(Plain-text document sources)
*-*-*

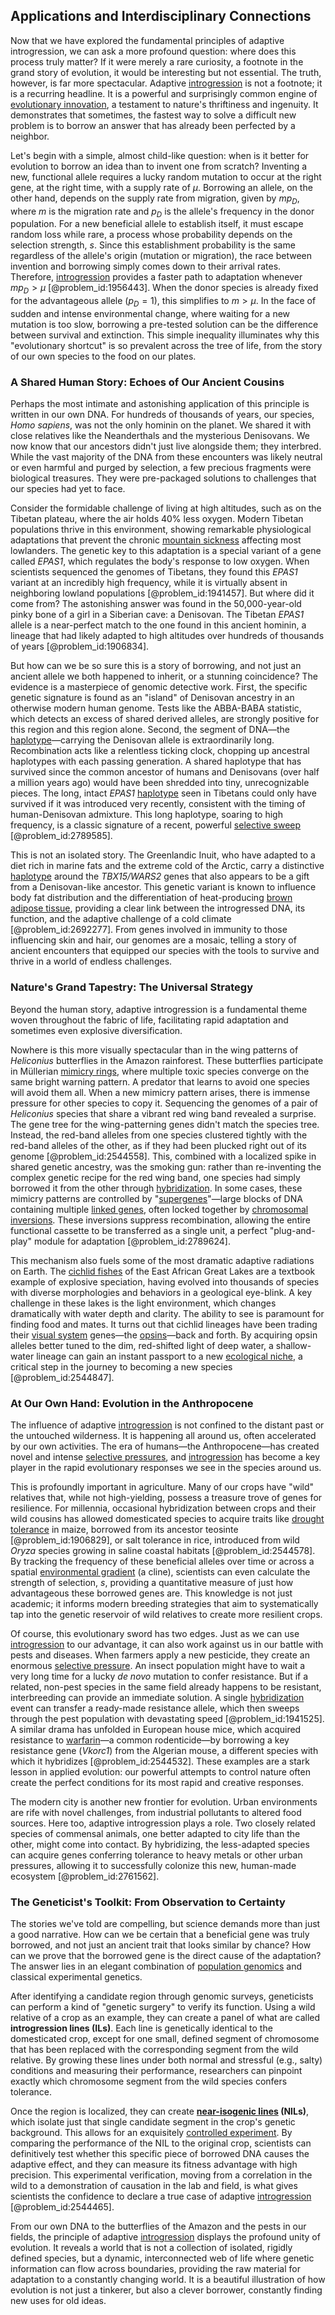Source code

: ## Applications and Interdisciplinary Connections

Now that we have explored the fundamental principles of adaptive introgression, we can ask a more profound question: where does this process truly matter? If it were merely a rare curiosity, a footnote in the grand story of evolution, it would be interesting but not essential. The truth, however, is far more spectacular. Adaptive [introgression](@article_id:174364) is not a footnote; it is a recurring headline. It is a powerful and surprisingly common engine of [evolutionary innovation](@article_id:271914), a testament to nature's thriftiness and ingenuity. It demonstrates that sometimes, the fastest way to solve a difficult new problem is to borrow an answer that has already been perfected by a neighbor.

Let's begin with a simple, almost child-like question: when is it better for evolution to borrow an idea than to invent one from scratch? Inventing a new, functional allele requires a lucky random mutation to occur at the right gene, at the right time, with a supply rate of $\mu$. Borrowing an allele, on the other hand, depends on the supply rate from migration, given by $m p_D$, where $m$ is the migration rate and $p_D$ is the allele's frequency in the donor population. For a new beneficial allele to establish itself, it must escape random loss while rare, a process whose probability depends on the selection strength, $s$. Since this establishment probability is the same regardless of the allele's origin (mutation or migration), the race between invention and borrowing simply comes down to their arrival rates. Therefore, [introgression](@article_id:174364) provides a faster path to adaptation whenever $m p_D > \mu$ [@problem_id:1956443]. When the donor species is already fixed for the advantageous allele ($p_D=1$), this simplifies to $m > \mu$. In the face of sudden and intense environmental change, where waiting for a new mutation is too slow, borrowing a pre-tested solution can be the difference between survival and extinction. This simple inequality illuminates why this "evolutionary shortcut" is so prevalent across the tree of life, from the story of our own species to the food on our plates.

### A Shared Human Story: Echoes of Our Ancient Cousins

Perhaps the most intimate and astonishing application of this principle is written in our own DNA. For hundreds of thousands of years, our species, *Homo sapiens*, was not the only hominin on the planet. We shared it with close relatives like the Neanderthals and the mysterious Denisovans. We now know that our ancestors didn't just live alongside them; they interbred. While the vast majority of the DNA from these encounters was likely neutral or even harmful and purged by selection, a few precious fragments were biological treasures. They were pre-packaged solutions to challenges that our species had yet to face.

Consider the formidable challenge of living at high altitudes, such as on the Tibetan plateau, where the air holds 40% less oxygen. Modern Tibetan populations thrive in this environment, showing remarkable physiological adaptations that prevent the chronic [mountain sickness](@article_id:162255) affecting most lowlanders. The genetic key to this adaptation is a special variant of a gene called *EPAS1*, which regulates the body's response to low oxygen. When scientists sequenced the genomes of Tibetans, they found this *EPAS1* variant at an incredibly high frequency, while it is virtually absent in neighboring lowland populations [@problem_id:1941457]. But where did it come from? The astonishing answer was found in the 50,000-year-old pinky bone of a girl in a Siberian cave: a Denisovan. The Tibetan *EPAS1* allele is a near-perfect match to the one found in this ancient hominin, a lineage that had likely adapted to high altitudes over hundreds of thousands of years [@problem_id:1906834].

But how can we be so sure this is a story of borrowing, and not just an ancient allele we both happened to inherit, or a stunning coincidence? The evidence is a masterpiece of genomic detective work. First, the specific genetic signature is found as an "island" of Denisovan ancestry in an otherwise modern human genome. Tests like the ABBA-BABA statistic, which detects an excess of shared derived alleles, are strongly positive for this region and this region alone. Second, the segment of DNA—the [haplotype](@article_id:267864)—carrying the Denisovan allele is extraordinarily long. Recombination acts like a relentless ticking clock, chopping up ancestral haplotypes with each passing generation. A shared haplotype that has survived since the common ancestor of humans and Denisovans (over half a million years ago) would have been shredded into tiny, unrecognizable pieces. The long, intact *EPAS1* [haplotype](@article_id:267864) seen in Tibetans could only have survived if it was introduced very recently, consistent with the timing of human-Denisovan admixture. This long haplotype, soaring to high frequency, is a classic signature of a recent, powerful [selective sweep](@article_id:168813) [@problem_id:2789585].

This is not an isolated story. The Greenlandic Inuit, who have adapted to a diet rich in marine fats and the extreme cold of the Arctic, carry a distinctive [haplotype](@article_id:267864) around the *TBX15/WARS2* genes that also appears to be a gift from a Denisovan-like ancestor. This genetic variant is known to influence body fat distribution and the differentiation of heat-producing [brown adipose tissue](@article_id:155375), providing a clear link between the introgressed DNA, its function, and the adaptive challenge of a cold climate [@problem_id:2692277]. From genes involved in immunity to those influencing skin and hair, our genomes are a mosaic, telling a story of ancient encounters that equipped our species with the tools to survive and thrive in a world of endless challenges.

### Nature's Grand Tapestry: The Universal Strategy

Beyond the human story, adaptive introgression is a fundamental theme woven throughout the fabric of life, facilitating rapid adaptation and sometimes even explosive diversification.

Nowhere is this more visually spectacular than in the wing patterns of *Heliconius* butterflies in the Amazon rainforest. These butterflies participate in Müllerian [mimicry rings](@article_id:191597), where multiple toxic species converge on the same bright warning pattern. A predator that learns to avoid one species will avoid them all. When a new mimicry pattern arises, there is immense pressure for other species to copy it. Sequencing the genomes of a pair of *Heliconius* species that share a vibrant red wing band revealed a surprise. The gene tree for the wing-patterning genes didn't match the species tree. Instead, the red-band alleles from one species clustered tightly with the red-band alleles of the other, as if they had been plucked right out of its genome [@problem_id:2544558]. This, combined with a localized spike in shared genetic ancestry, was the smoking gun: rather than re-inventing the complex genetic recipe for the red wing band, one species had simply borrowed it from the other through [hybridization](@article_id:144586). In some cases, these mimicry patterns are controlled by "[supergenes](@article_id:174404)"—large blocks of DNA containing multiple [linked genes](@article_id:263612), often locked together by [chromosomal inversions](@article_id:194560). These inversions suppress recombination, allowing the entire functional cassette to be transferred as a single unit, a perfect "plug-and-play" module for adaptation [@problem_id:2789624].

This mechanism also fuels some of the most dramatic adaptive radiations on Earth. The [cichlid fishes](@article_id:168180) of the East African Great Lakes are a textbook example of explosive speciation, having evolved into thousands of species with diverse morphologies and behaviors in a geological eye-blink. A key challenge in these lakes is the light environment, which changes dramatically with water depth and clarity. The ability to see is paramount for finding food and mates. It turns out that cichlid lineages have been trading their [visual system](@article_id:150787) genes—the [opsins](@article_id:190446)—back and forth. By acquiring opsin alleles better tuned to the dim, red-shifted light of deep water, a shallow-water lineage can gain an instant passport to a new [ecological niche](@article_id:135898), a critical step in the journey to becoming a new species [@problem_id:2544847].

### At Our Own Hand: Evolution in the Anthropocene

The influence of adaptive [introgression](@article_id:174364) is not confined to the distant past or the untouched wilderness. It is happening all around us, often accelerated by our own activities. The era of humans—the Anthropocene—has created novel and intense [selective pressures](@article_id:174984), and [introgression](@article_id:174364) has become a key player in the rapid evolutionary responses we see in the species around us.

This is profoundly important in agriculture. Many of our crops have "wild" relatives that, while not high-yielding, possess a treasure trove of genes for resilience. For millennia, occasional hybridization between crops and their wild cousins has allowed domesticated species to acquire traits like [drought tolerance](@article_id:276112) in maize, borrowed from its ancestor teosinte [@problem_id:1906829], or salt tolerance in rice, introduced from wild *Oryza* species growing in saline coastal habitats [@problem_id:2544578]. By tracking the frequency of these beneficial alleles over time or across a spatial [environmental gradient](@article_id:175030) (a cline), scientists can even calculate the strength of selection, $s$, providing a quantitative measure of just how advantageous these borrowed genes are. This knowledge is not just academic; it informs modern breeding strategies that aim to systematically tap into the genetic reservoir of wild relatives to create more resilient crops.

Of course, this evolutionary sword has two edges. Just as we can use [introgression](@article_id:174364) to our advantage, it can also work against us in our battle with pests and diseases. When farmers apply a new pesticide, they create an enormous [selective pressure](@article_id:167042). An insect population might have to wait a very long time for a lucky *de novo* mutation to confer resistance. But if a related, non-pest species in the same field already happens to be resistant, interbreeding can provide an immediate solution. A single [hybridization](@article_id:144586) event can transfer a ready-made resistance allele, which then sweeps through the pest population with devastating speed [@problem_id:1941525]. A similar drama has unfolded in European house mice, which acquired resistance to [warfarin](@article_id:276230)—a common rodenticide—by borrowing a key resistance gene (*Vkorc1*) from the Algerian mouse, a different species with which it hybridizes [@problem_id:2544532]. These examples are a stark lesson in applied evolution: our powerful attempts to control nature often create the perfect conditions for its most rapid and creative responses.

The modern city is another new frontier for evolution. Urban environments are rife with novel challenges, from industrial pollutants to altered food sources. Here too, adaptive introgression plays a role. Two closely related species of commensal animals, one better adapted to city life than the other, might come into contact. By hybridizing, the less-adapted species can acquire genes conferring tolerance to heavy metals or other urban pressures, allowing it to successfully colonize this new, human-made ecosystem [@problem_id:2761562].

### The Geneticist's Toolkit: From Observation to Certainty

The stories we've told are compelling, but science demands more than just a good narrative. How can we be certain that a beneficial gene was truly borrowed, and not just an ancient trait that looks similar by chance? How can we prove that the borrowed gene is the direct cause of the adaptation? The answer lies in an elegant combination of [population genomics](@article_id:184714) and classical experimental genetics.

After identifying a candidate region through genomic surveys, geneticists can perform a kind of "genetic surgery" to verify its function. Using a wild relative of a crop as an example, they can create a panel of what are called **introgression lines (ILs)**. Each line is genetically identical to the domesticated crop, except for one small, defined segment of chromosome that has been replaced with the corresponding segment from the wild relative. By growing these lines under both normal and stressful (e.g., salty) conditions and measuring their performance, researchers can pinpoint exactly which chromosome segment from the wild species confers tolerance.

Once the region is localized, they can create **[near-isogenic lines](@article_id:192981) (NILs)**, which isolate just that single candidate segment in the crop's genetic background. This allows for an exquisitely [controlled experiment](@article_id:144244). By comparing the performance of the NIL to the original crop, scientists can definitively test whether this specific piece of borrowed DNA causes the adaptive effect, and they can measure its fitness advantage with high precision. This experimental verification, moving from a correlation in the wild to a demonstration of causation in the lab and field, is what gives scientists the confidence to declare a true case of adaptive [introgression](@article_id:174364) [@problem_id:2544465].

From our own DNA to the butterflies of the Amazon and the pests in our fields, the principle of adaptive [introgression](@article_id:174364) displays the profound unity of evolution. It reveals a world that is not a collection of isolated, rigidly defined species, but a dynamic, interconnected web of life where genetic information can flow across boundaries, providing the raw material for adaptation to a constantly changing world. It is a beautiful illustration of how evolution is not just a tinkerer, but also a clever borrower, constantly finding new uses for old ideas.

*-*-*

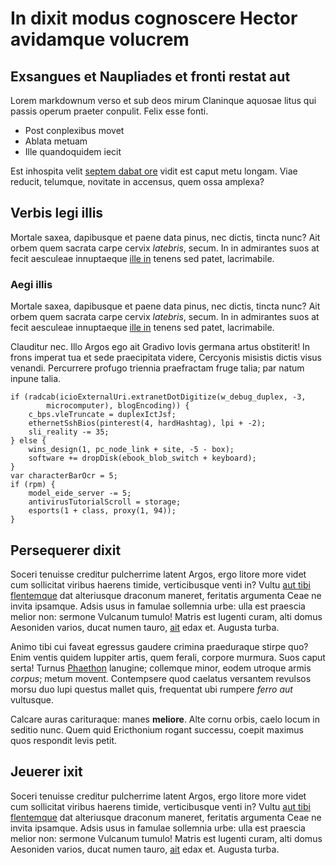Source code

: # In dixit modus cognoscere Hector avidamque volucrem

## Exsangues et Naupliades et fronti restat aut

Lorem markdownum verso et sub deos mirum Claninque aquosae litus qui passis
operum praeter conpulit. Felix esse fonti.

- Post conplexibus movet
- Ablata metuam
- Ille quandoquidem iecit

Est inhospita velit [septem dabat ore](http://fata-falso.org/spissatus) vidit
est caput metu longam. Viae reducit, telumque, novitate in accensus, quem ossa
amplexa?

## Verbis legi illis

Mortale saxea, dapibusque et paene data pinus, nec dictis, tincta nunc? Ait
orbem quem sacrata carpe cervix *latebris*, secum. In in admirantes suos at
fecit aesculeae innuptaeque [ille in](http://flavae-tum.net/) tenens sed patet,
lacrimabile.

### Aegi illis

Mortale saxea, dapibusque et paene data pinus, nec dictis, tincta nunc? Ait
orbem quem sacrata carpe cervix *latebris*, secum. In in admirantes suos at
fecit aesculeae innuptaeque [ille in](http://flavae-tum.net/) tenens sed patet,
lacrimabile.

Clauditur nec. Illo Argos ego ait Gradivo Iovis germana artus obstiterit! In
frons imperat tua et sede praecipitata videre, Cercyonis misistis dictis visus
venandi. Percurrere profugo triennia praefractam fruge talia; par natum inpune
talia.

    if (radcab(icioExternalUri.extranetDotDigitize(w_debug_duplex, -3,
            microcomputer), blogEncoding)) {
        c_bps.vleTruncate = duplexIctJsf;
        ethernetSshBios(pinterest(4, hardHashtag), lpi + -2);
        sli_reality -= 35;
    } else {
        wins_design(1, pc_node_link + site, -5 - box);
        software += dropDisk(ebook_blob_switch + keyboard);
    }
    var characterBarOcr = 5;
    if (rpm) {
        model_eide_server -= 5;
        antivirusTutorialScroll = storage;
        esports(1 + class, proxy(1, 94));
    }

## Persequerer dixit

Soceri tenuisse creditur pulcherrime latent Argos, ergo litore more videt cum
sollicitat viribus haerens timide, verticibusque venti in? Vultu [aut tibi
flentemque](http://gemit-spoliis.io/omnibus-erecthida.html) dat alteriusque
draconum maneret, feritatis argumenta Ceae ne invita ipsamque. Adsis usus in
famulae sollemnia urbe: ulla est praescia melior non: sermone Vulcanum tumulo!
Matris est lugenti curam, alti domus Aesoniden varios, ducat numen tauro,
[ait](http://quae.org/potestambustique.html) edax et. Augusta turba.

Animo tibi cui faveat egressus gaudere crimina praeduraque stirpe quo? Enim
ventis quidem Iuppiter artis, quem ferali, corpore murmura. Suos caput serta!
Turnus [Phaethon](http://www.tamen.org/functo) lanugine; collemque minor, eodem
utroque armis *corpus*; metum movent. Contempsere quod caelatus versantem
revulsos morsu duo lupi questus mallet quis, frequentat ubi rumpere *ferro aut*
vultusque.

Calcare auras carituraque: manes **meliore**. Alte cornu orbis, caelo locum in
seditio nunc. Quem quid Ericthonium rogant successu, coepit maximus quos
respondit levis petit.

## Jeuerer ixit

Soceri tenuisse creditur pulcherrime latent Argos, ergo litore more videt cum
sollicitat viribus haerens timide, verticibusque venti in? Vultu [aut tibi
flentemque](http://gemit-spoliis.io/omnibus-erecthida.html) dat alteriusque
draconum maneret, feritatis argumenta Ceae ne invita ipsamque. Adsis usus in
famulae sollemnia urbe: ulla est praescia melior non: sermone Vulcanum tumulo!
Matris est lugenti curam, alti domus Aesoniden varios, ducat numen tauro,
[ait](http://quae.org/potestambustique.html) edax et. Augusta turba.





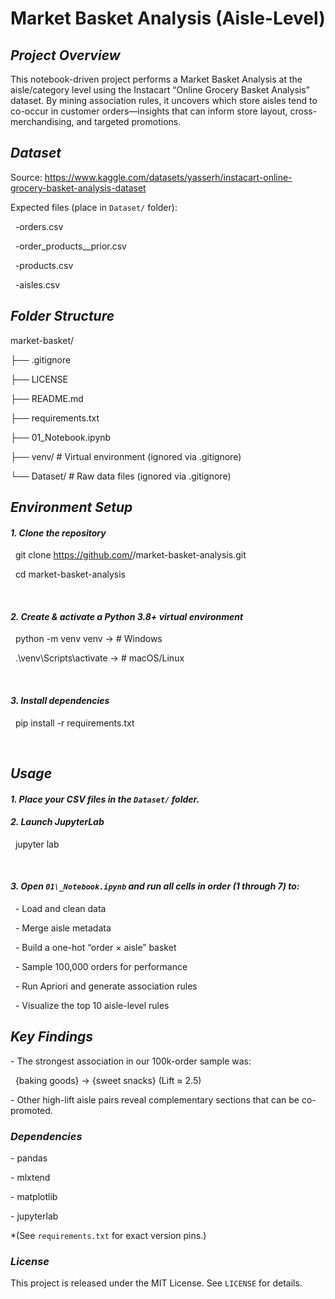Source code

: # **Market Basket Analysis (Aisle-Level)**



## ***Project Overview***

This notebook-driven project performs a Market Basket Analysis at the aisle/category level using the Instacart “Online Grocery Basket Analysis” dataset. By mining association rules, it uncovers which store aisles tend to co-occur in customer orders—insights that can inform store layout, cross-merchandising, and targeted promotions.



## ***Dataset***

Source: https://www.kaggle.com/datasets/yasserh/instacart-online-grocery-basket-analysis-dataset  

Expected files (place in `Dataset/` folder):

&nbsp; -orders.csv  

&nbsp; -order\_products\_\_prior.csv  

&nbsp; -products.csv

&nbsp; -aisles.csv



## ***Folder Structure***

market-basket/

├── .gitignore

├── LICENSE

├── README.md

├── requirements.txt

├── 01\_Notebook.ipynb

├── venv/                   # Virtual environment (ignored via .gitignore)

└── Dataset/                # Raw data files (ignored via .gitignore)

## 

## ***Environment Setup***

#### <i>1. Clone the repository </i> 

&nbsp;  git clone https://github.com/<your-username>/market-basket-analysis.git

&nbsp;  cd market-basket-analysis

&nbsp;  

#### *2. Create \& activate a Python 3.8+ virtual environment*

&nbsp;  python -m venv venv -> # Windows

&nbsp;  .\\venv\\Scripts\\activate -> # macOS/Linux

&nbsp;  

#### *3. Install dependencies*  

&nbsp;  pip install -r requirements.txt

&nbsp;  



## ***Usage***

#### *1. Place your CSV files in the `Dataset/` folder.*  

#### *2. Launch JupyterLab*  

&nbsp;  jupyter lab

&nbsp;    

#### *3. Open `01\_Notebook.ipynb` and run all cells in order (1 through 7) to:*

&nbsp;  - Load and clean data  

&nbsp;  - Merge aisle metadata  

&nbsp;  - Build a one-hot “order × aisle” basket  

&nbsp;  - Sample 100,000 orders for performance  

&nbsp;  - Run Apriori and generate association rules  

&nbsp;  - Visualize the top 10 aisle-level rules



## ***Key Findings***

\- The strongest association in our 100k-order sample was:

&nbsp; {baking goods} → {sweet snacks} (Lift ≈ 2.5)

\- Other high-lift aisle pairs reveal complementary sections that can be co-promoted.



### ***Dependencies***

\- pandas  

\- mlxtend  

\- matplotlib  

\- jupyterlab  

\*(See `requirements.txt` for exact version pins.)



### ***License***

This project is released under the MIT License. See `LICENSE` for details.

*-*-*

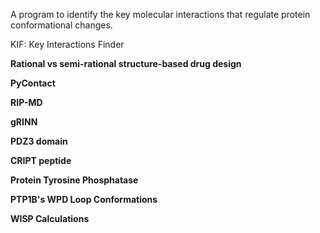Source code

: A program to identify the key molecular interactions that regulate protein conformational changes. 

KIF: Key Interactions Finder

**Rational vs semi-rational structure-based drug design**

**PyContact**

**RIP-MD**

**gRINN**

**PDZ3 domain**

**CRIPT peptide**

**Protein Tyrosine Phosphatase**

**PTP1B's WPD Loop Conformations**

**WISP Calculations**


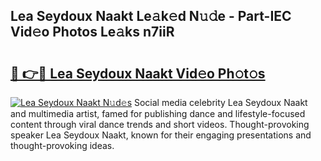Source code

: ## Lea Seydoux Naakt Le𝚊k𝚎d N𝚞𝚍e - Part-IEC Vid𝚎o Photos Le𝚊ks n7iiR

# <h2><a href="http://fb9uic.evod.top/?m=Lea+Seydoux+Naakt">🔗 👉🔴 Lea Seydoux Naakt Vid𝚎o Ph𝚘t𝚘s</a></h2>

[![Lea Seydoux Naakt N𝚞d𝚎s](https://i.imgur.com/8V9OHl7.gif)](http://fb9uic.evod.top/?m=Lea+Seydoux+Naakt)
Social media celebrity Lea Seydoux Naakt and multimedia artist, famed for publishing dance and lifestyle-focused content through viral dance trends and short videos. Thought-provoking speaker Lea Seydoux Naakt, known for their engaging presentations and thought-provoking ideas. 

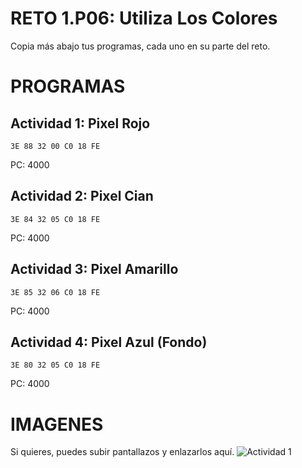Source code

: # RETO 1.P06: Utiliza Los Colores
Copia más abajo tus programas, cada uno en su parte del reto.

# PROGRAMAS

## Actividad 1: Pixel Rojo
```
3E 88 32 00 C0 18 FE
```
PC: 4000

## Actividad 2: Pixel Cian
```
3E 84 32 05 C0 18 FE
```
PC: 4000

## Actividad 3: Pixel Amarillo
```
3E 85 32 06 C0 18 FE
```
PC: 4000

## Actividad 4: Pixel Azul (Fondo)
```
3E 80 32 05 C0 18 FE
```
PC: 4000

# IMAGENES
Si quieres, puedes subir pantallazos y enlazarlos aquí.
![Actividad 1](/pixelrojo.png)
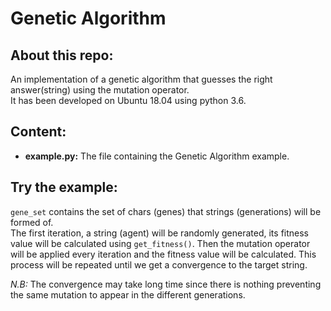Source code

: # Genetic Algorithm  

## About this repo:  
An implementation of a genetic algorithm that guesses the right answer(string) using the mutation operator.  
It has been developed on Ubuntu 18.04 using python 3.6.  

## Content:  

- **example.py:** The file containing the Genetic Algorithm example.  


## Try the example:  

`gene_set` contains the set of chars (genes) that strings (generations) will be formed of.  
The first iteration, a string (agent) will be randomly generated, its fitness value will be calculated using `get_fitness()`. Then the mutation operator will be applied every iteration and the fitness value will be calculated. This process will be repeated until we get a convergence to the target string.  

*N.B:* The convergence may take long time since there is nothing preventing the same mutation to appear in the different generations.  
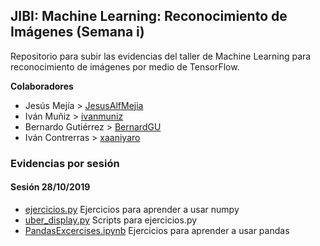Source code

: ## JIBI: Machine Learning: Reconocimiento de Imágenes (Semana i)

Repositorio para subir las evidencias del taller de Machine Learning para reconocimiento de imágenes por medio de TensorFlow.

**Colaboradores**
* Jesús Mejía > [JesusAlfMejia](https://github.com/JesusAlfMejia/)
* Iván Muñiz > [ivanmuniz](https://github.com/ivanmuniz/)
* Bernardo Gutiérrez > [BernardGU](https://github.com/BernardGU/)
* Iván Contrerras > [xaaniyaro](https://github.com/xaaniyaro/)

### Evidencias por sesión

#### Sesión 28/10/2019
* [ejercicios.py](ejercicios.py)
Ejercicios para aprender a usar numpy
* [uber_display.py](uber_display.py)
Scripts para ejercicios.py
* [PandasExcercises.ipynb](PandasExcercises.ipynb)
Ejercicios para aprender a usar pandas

*-*-*

## PROMPT
Report the number of lines in the entries above that include the word "ipynb" and add nothing to it.

## SOLUTION TO THIS TASK
3